------ Data

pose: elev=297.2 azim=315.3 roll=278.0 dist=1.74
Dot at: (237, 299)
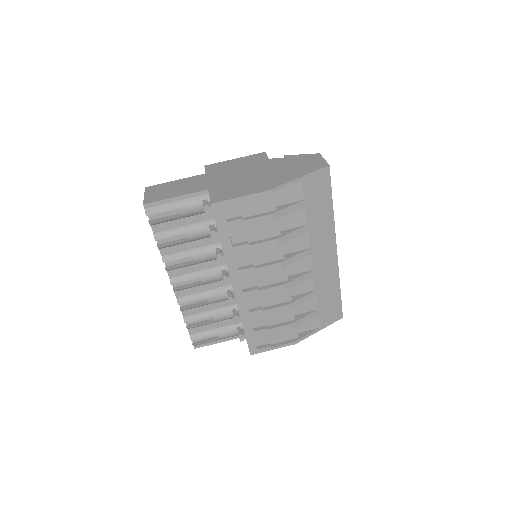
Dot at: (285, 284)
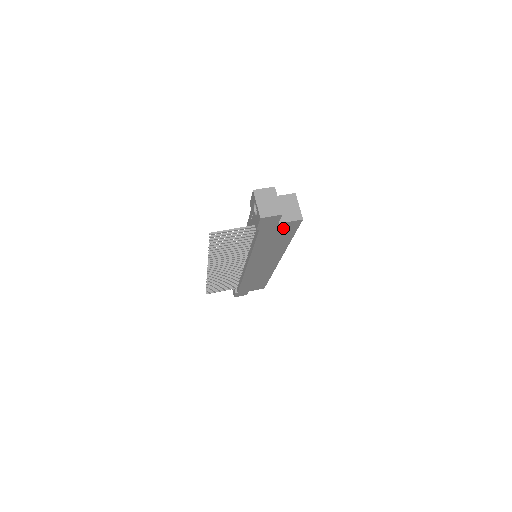
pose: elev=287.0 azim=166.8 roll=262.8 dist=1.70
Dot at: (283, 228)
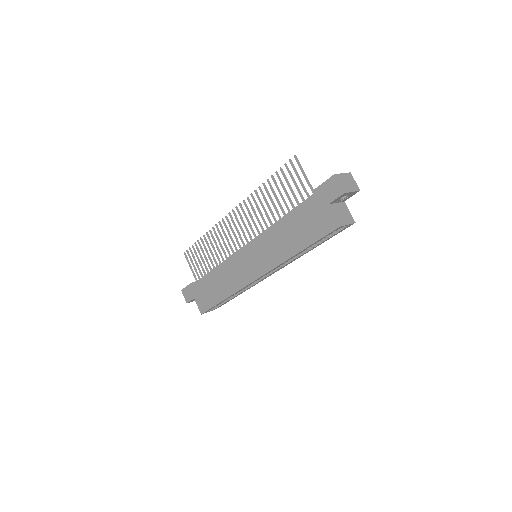
Dot at: (321, 219)
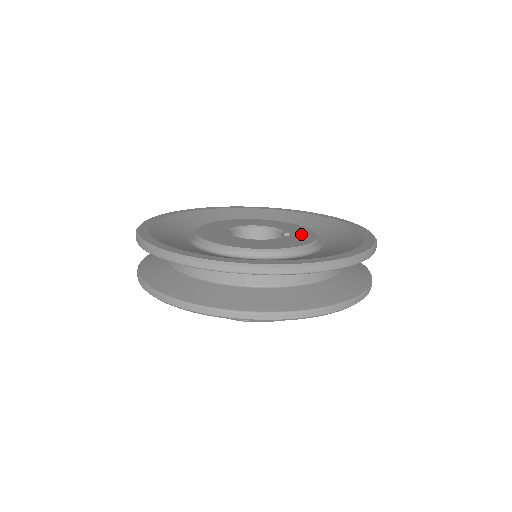
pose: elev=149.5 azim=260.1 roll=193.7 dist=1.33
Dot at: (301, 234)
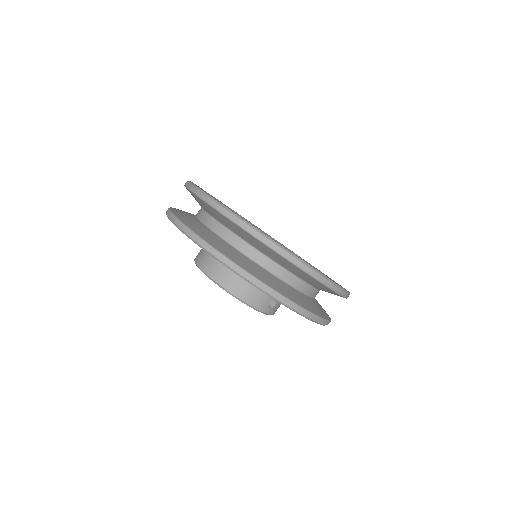
Dot at: occluded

------------

Task goal -> Rewrite all the records with every "pose" replaced by "camera", keeping everything else the same, and leave out the pictures.

Solution for this problem ->
camera: elev=297.2 azim=315.3 roll=278.0 dist=1.74
Dot at: (237, 299)
Dot at: (285, 284)
camera: elev=287.0 azim=166.8 roll=262.8 dist=1.70
Dot at: (283, 228)
Dot at: (321, 219)
camera: elev=149.5 azim=260.1 roll=193.7 dist=1.33
Dot at: (301, 234)
Dot at: occluded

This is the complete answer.